Top of Records for this task

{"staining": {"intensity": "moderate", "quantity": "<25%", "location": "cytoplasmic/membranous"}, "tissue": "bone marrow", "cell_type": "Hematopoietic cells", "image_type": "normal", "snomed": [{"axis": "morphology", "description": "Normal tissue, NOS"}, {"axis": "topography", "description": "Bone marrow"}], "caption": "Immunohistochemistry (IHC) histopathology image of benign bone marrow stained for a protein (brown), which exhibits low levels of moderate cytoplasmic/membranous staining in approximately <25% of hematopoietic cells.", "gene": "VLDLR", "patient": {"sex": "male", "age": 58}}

Bottom of Records for this task
Top of Records for this task

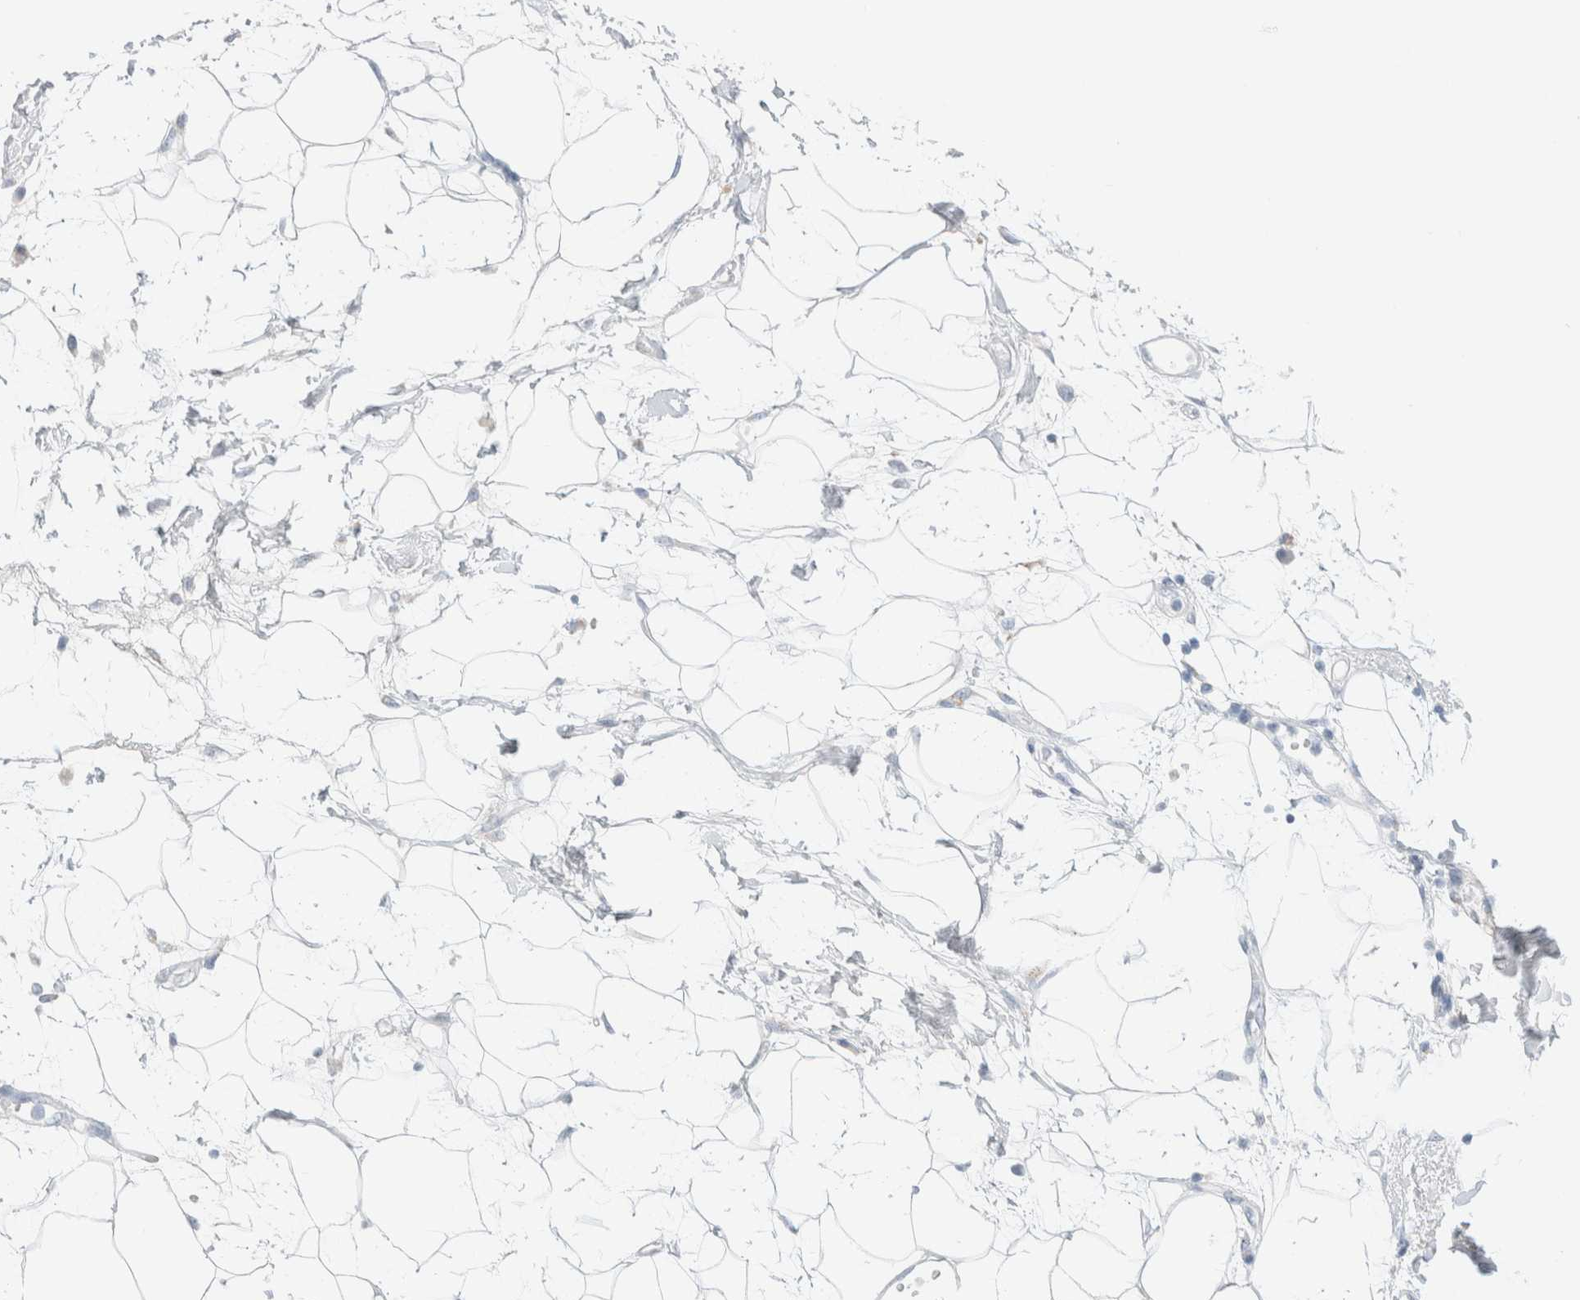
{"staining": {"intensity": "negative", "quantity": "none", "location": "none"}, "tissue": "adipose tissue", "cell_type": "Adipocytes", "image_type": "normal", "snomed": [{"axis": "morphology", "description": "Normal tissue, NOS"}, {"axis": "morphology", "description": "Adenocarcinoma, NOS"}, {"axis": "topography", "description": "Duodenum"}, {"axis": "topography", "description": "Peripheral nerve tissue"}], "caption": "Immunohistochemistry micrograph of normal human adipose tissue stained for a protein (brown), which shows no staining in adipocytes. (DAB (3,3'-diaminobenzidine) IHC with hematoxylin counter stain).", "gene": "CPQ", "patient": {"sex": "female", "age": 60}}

Bottom of Records for this task
Top of Records for this task

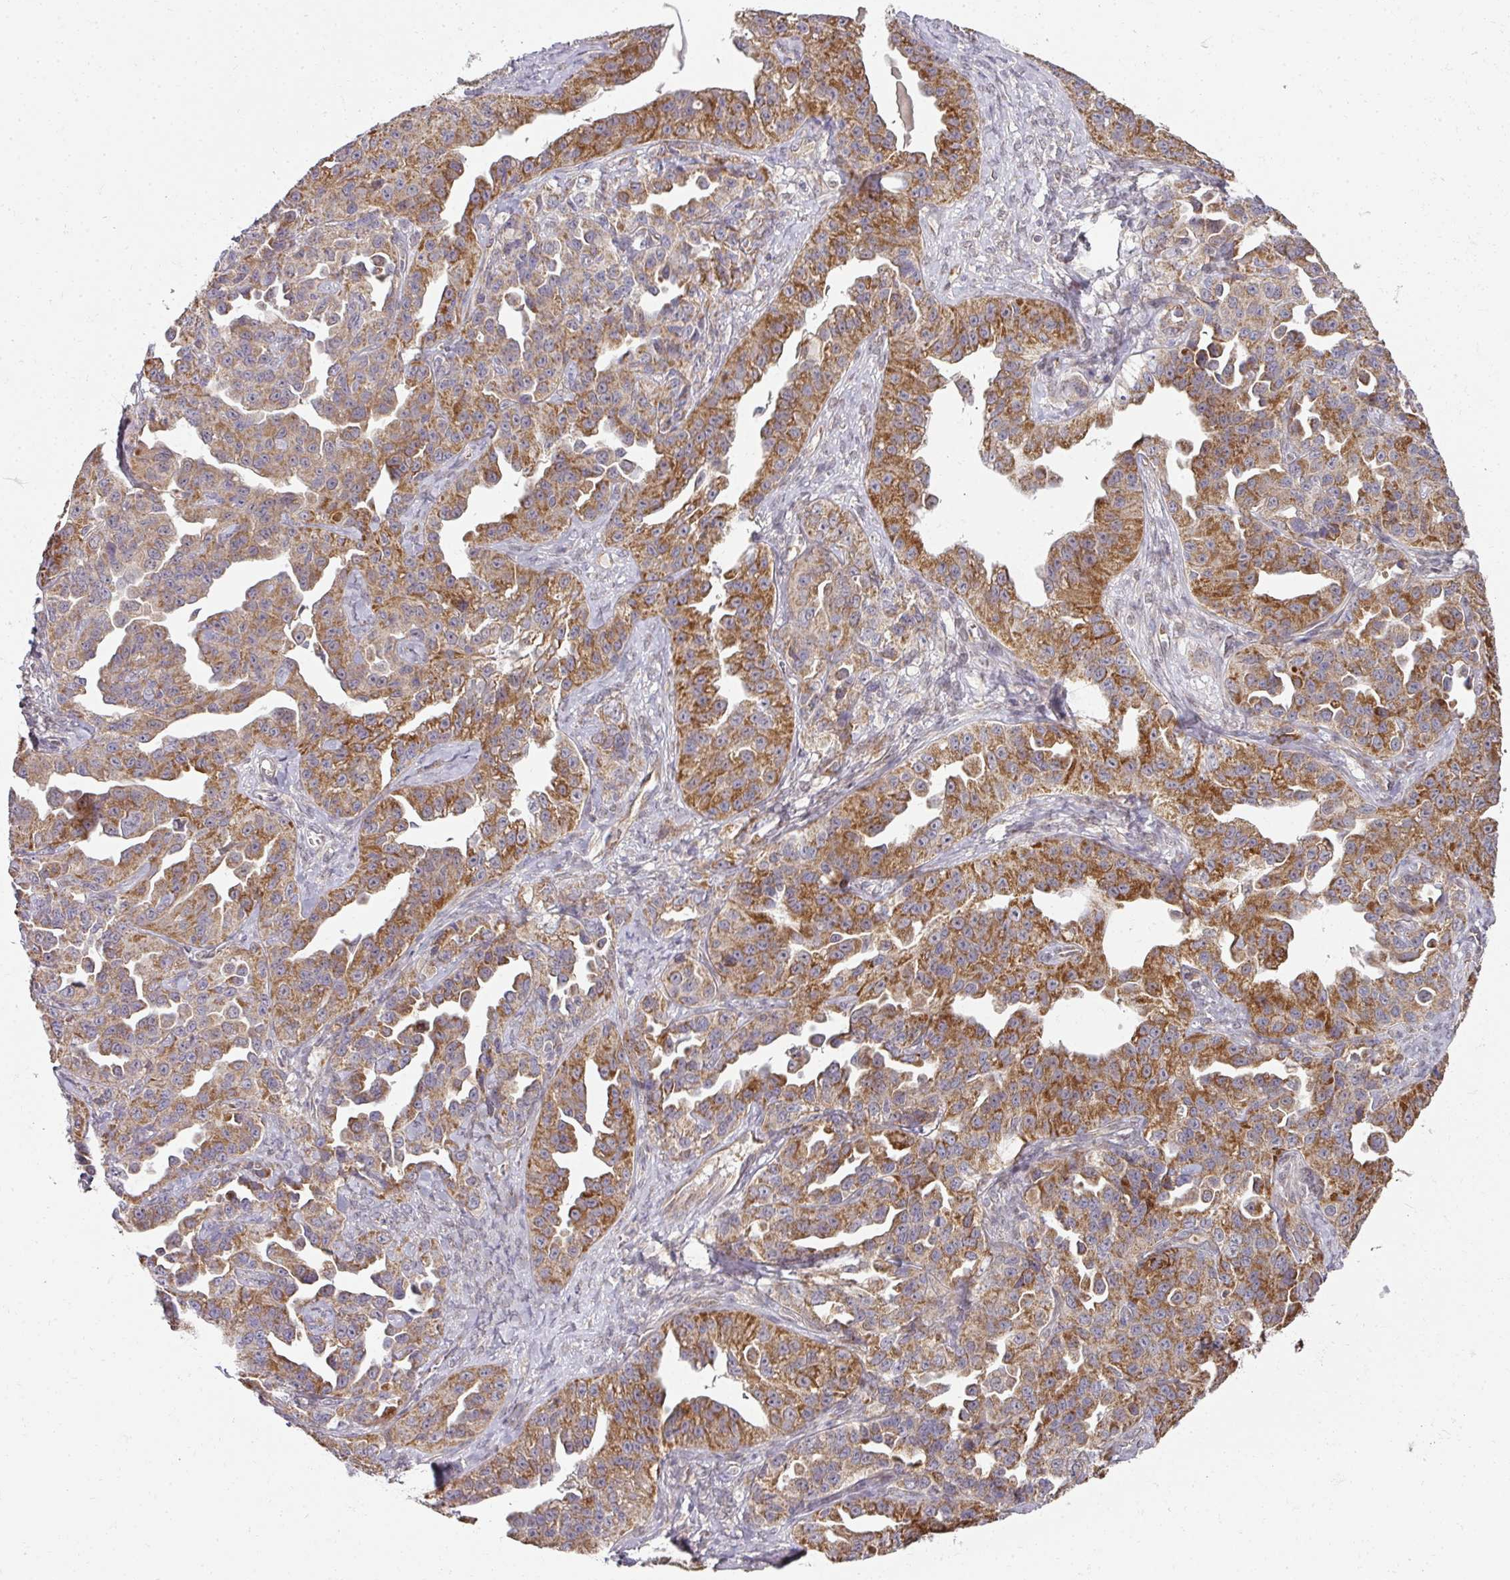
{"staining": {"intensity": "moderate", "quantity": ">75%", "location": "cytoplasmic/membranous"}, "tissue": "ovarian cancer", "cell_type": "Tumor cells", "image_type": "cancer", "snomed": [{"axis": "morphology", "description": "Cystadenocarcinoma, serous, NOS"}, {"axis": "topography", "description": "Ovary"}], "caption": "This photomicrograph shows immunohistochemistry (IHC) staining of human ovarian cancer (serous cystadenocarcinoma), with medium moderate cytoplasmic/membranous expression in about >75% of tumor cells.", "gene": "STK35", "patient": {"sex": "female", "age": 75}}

Bottom of Records for this task

Return every line from the entries above that includes the word "brown".

_Finished exercise_:
{"staining": {"intensity": "moderate", "quantity": "<25%", "location": "cytoplasmic/membranous"}, "tissue": "bone marrow", "cell_type": "Hematopoietic cells", "image_type": "normal", "snomed": [{"axis": "morphology", "description": "Normal tissue, NOS"}, {"axis": "topography", "description": "Bone marrow"}], "caption": "Immunohistochemistry (IHC) histopathology image of benign bone marrow stained for a protein (brown), which exhibits low levels of moderate cytoplasmic/membranous staining in approximately <25% of hematopoietic cells.", "gene": "VLDLR", "patient": {"sex": "male", "age": 58}}
{"staining": {"intensity": "negative", "quantity": "none", "location": "none"}, "tissue": "adipose tissue", "cell_type": "Adipocytes", "image_type": "normal", "snomed": [{"axis": "morphology", "description": "Normal tissue, NOS"}, {"axis": "morphology", "description": "Adenocarcinoma, NOS"}, {"axis": "topography", "description": "Duodenum"}, {"axis": "topography", "description": "Peripheral nerve tissue"}], "caption": "Immunohistochemistry micrograph of normal human adipose tissue stained for a protein (brown), which shows no staining in adipocytes. (DAB (3,3'-diaminobenzidine) IHC with hematoxylin counter stain).", "gene": "CPQ", "patient": {"sex": "female", "age": 60}}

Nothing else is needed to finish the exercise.